▸ **Directions for this task**
Write out each line from the data below that includes the word "Коропської".

▸ **Exercise input**

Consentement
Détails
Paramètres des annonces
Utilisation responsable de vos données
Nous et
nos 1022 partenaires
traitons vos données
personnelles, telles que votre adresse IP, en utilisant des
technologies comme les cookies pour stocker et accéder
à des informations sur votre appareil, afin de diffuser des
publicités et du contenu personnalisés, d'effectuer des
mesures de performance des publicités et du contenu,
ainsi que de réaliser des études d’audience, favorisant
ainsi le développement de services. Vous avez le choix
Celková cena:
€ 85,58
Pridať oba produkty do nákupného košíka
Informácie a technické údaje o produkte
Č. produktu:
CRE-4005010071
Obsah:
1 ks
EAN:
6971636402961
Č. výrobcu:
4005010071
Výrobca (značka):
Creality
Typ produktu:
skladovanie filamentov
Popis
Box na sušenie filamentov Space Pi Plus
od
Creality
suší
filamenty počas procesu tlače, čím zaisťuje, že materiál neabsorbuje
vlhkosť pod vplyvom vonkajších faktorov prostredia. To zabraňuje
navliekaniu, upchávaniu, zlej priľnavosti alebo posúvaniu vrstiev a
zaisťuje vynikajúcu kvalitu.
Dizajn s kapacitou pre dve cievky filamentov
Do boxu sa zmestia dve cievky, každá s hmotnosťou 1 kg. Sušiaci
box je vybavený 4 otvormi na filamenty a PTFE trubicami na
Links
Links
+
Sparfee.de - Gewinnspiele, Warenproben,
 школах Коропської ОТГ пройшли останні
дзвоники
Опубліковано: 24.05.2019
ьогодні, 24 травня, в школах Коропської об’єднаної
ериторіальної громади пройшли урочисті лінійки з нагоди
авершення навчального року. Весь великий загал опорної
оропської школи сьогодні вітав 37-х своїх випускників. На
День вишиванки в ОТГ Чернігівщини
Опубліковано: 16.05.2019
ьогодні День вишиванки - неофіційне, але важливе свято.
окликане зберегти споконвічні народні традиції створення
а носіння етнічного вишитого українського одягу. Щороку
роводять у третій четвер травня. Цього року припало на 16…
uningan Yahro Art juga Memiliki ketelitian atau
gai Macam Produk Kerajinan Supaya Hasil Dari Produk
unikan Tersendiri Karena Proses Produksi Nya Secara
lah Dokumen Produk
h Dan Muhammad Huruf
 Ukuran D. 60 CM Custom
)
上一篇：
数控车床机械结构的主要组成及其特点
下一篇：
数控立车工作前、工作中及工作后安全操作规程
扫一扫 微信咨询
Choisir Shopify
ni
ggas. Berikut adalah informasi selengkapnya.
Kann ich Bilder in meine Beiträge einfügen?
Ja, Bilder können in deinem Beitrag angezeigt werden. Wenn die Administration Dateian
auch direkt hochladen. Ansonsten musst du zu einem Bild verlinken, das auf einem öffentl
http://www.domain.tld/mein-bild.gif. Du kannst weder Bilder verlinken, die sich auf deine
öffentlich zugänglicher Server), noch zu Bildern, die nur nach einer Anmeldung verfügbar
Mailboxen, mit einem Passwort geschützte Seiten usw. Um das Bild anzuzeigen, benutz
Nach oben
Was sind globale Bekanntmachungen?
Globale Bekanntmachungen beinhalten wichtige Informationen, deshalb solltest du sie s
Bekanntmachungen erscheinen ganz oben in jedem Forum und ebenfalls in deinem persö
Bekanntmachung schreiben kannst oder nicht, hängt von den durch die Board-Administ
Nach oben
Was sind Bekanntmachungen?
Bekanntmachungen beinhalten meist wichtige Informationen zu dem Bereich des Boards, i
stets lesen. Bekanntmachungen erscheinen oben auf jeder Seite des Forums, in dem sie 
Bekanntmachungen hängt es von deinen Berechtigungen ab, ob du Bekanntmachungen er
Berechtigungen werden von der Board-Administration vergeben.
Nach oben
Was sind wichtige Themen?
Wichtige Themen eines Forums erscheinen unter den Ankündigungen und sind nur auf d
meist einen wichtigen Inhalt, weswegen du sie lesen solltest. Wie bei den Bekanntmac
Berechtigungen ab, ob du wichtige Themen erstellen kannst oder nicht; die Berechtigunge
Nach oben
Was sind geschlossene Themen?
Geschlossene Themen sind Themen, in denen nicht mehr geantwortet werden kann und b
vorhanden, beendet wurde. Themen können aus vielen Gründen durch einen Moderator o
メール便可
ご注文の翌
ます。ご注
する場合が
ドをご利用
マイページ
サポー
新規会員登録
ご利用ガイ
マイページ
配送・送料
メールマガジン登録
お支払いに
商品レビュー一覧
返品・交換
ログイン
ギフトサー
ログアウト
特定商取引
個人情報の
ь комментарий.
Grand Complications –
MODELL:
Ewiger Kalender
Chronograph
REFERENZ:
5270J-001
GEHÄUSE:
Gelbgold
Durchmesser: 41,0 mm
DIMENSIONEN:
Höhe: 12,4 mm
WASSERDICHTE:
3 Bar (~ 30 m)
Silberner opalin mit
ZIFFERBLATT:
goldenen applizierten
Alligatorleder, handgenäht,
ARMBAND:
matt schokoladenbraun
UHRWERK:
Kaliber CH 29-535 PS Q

▸ **The completed task**
 школах Коропської ОТГ пройшли останні
ьогодні, 24 травня, в школах Коропської об’єднаної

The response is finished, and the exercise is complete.